© JUNGE FREIHEIT Verlag GmbH & Co.  www.jungefreiheit.de    37/01 07. September 2001

 
Klaus Zwickel
Freundliche Neutralität
von Christian Vollradt

Der stellvertretende Aufsichtsratsvorsitzende der Volkswagen AG wetterte während der Tarifverhandlungen über das Arbeitszeitmodell „Fünftausend mal Fünftausend“ gegen die Konzernführung, sie könne „den Hals nicht voll genug kriegen“. Der stellvertretende Aufsichtsratsvorsitzende der von Vodaphone übernommenen Mannesmann AG genehmigte dagegen - sozusagen in einem Akt „freundlicher Neutralität“ - den Vorstandsmitgliedern eine Prämie in Höhe von 60 Millionen Mark und noch einmal 28 Millionen Mark an den Vorstandsvorsitzenden. Wenn es sich nun bei beiden stellvertretenden Vorsitzenden um ein und dieselbe Person handelt, scheint der Vorwurf, sie sei „ein Heuchler und Pharisäer“, nicht weit hergeholt. Klaus Zwickel, Chef der IG Metall, mußte ihn sich auf der Mannesmann-Hauptversammlung von einem aufgebrachten Kleinaktionär gefallen lassen.
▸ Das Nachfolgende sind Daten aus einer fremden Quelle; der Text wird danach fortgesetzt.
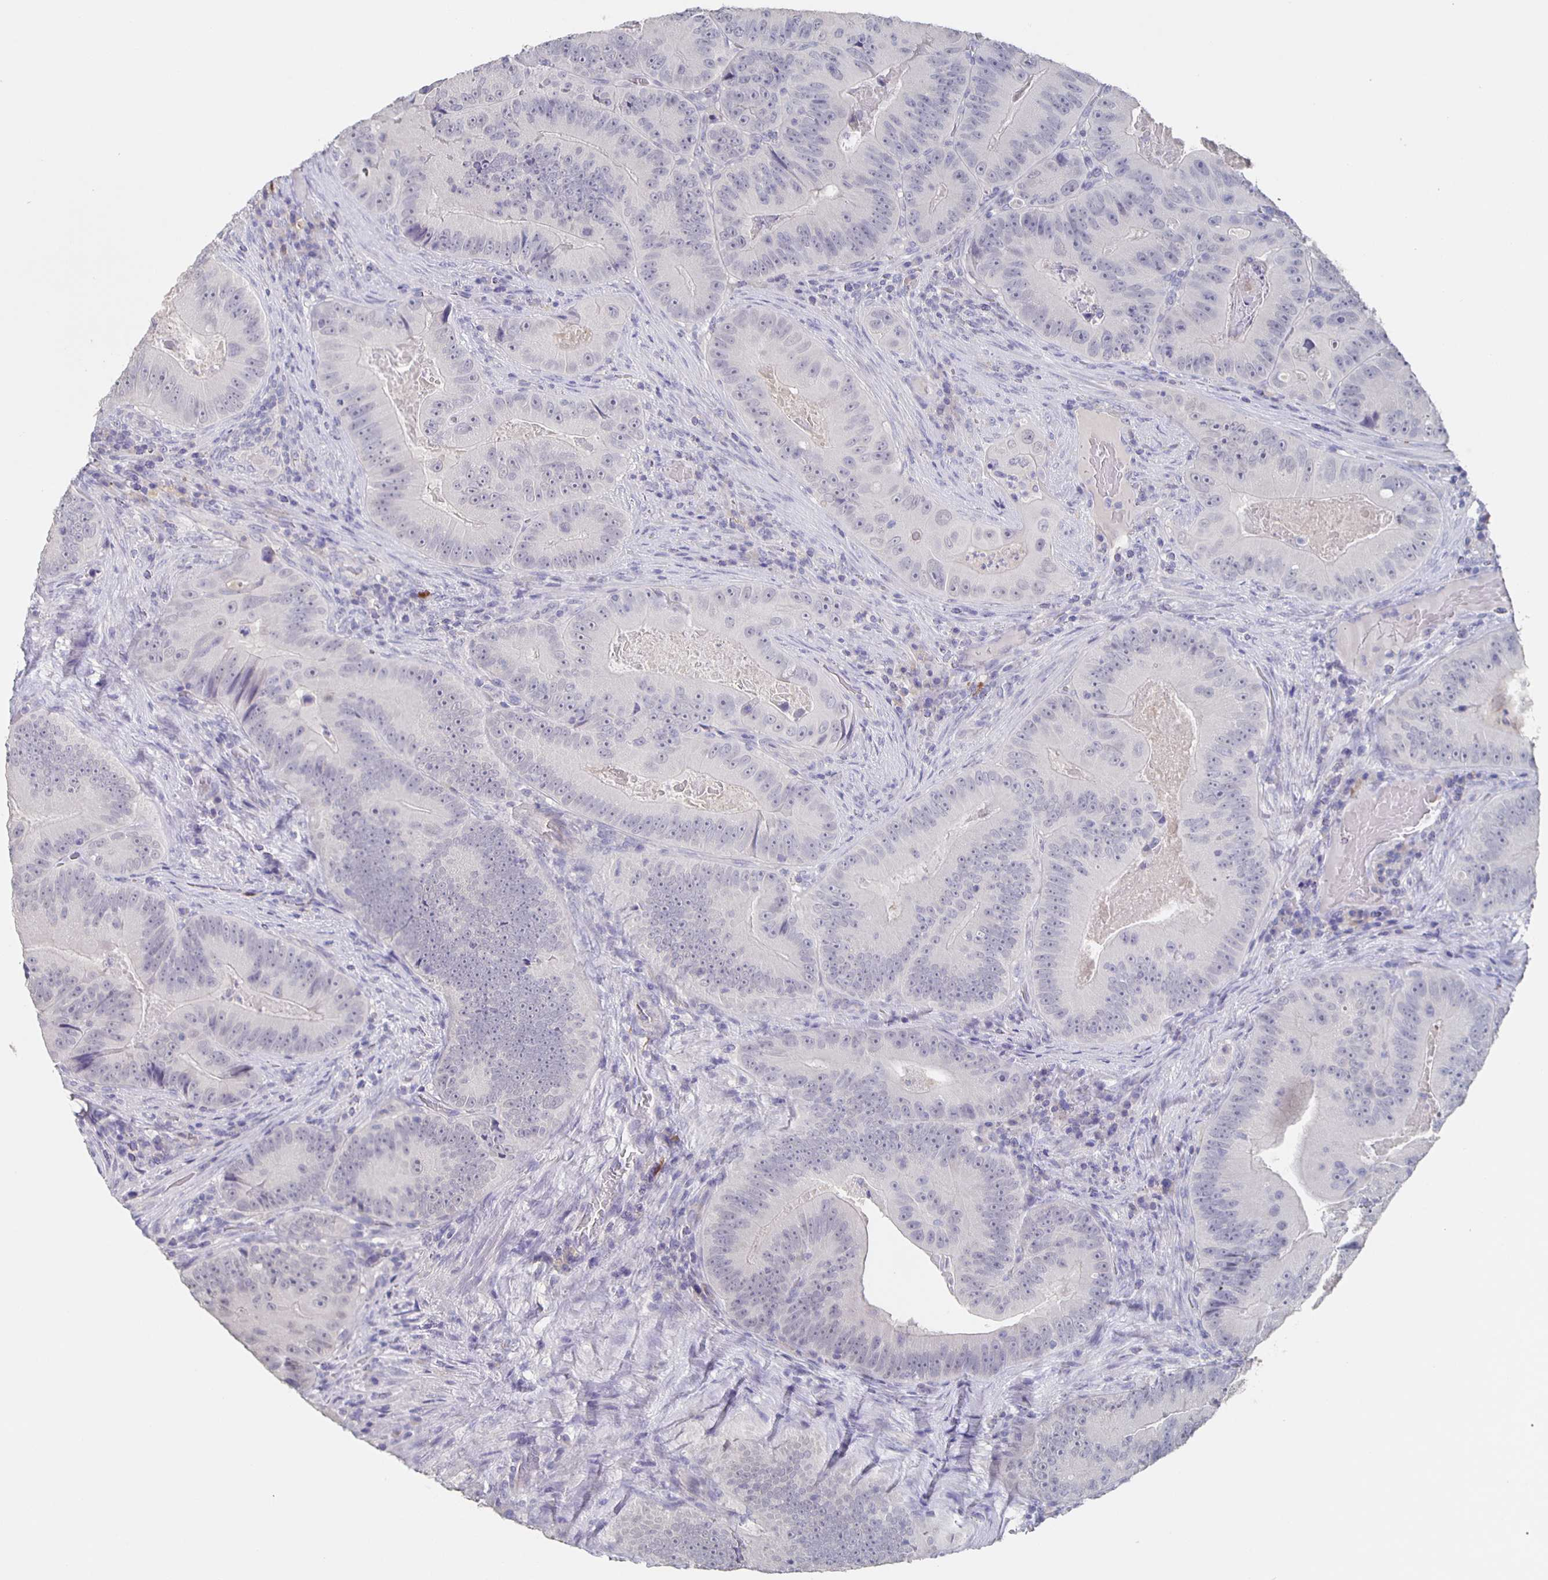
{"staining": {"intensity": "negative", "quantity": "none", "location": "none"}, "tissue": "colorectal cancer", "cell_type": "Tumor cells", "image_type": "cancer", "snomed": [{"axis": "morphology", "description": "Adenocarcinoma, NOS"}, {"axis": "topography", "description": "Colon"}], "caption": "Immunohistochemical staining of human adenocarcinoma (colorectal) displays no significant positivity in tumor cells.", "gene": "CACNA2D2", "patient": {"sex": "female", "age": 86}}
Dieser Vergleich mit einem Angehörigen der jüdischen Religionspartei, die seit frühchristlicher Zeit für Scheinheiligkeit schlechthin steht, trifft auf den 1939 in Heilbronn geborenen Gewerkschafter in der Tat zu. „Pharisäer“ heißt wörtlich übersetzt „der Abgesonderte“, bezeichnet also jemanden, für den die Werte und Normen der Allgemeinheit nicht gelten. Wer wie Zwickel, der nach Volksschulabschluß Werkzeugmacher lernte, seit 1965 nicht mehr in seinem eigentlichen Beruf gearbeitet hat, sondern hauptamtlich bei der Gewerkschaft war und mittlerweile eine Organisation mit 2,8 Millionen Mitgliedern führt, der ist fast zwangsläufig abgehoben, dem ist das Management näher als die Maschine. Längst ist aus der Lobby der Schwachen, aus dem Deutschen Metallarbeiter Verband von 1891, der sich zur größten Gewerkschaft in Kaiserreich und Weimarer Republik entwickelte, ein Imperium geworden, an dessen Macht sich politische Entscheidungsträger die Zähne ausbeißen.

Vom kapitalistischen Widerpart hat die Gewerkschaftsbewegung viel gelernt, so die Effizienzsteigerung durch Fusionen: Unter Zwickels Regie schluckte die IG Metall zwischen 1998 und 2000 die Gewerkschaft Textil und Bekleidung sowie die Gewerkschaft Holz und Kunststoff. Bereits als Aufsichtsrat der Expo-Gesellschaft zeigte Zwickel, wie man Millionenbeträge zum Fenster hinauswerfen kann, ohne zur Rechenschaft gezogen zu werden. Seinen heutigen Posten verdankt er übrigens einem kapitalistischen Seitensprung seines Vorgängers: Weil Franz Steinkühler 1993 als Aufsichtsratsmitglied von Daimler-Benz mit sogenannten „Insider-Geschäften“ an der Börse spekulierte, mußte er seinen Stuhl räumen. „Ein wahres Glück, daß die ... Gewerkschaftsbewegung ihren jetzt reaktionären Charakter so eklatant an die Sonne stellt.“ Angesichts der Zustände an der Spitze der IG Metall müßte man wohl heute diese Erkenntnis formulieren, hätte sie Friedrich Engels nicht bereits vor über hundert Jahren niedergeschrieben.